It would probably work ok on our endpoint. But I think we got just the tool you want, namely prosite. I would also have a look at not using a database at all in that case as they will not perform optimally for your use case.
Dear me, thanks for your reply! I know prosite, but after a quick glance over the "pattern language", it does not look like it is powerful enough for my search requests.
I actually do wonder if I just use a taxonomy tree (potentially stored in mysql) and split all TrEMBL entries into "single species files"...
Regards, Jan
Dear dariober,
thanks for your answer. Taking the commit out of the loop was my first iteration of this script. The only major difference is, that whenever the script exits for any reason, the database does a full roll-back, which can actually take longer than the original queing. However, to put numbers to that, I added a timestamp before and after the commit. So here are the results for 20.000 entries:
File # 1 reading R 0.17 W 7.08 C 0.00 T 7.25 to go: 773.24h
On a different aspect, I noticed that due to the structure of BioSQL there are more than XXXX rows created in the various database for the "only" 20.000 entries. Maybe it just a typical mySQL feature (acutally mariaDB in my case) that these amounts of queries take so long? Would another Backend (PostgreSQL or anything else) be faster?
One further thing I noticed. My files should have 20.000 entries but the first one only has 10.000 (that's okay, I splitted the XML mostly on size). However if I look at my database after committing just the first file I have the following NEW rows:
So for roughly 10.000 entries there are neraly 1,000,000 entries in my database. Maybe this is really a problem and I should NOT import all the data (in principle I only need the sequence and the organism...) I will try that and keep this thread update.
However, I am still interested in advice and further tipps!
Best, Jan
Sorry, I can't be more specific as I'm not familiar with BioSQL and, of course, with your task. But...

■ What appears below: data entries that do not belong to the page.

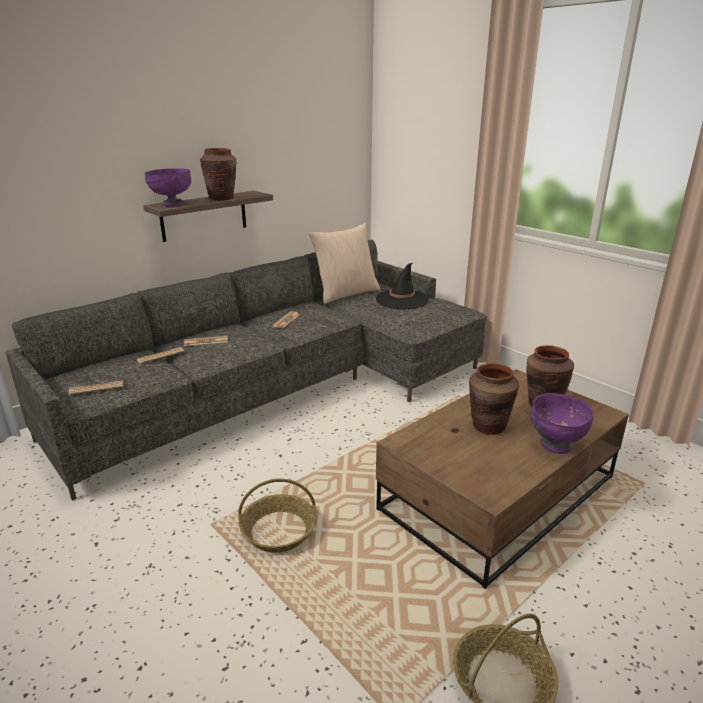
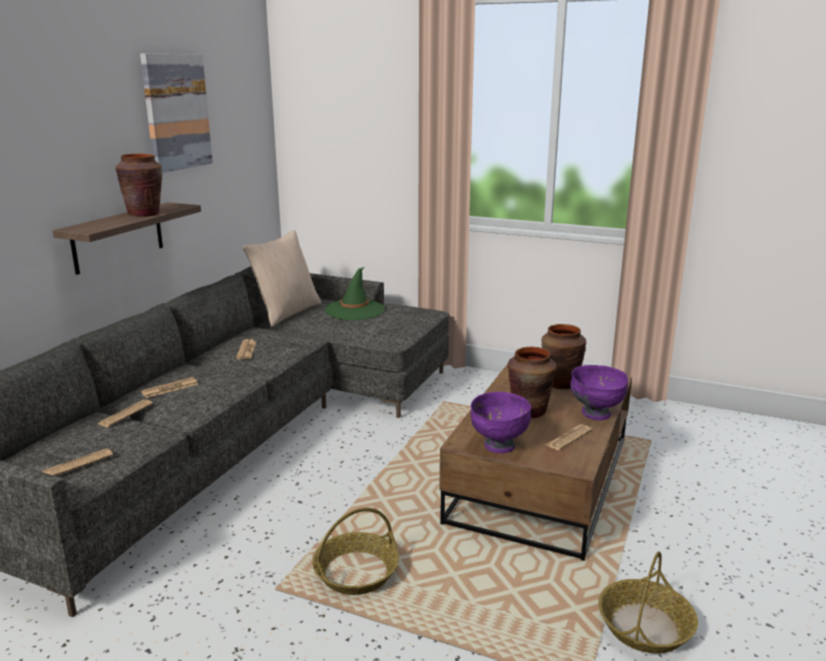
camera: 25 degrees left, 5 degrees down
purple bowl [144,168,191,207] -> purple bowl moved to [471,392,531,453]
black hat [376,263,429,310] -> green hat [325,267,385,320]
none -> picture [140,54,213,173]
none -> newspaper [545,424,592,450]

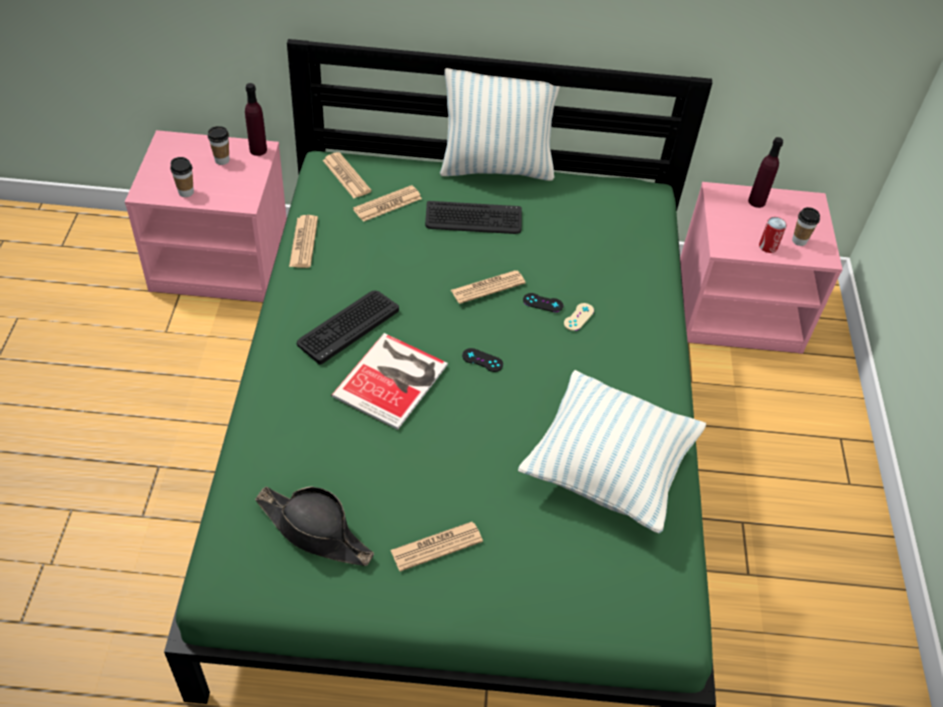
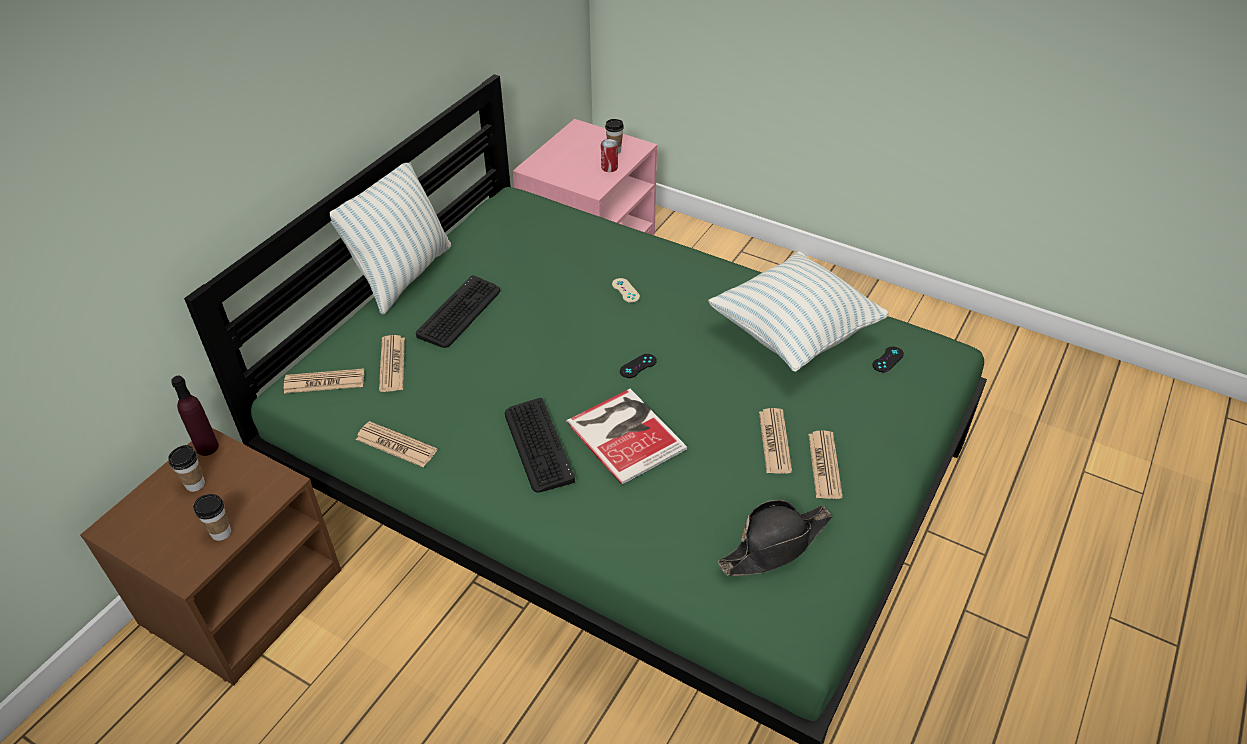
camera: 60 degrees left, 5 degrees down
pink nightstand [125,130,287,302] -> brown nightstand [80,428,341,686]
newspaper [451,270,525,304] -> newspaper moved to [759,408,792,474]
black game controller [523,293,563,312] -> black game controller moved to [873,346,904,372]
purple bottle [748,137,783,208] -> none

I wanted to say this in my first comment... Maybe you should move away from BioSQL altogether and parse the xml files to extract what you need. I think having data in a database is useful if you regularly need to do complex queries. For a one-off data extraction step, just parse the xml.
I really would like to have the sequences in a taxonomy tree, to ask for "all mammalian sequences" or "all nematode species" etc... This is difficult if you always have to parse the TB XML file...